Description of the task: Could you retype every line below exactly, omitting the images?

The data:
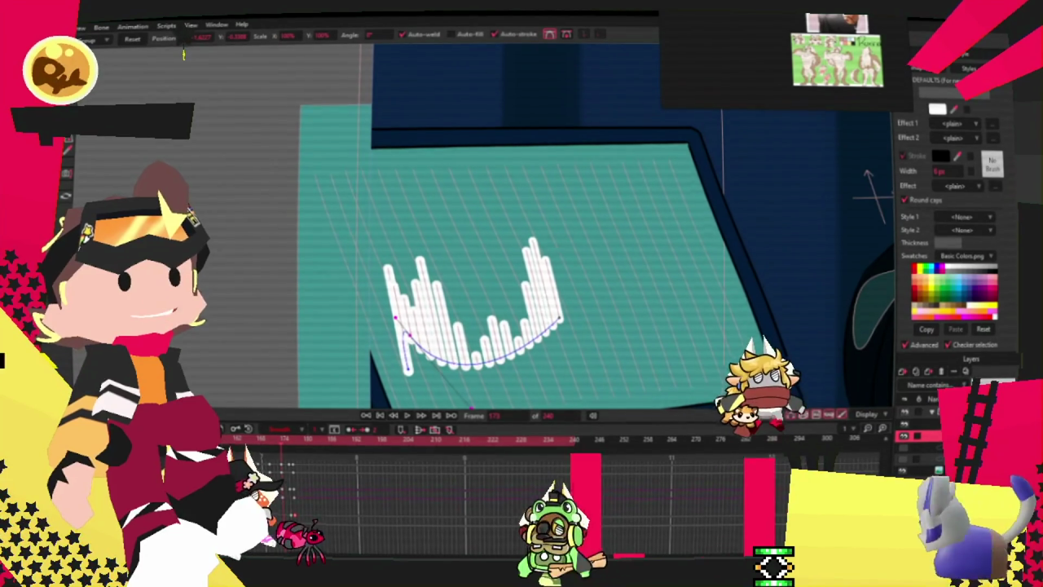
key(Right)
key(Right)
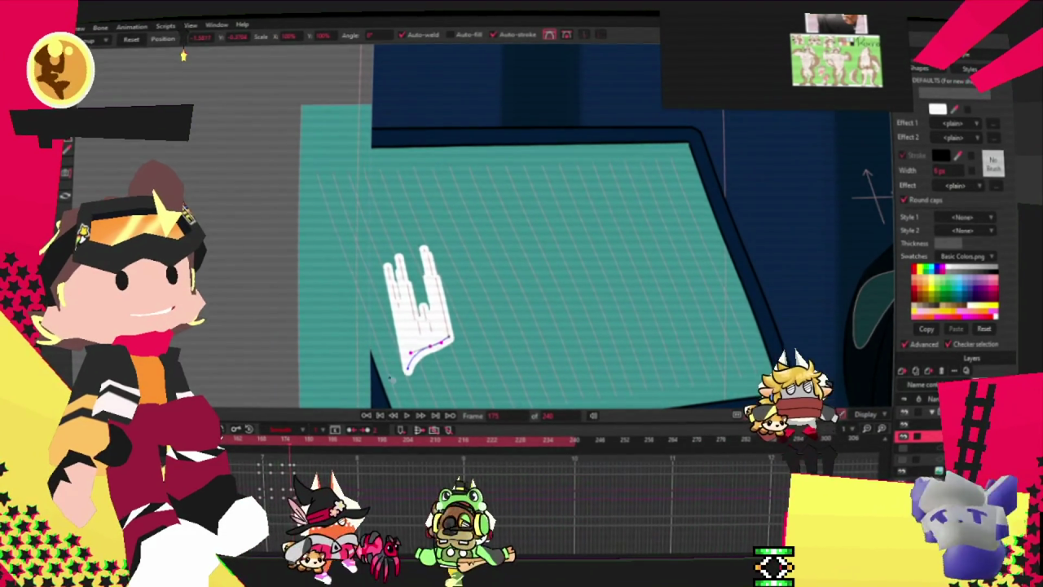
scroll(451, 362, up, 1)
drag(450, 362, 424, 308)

Response to this exercise:
key(Right)
key(Right)
scroll(451, 362, up, 1)
drag(450, 362, 424, 308)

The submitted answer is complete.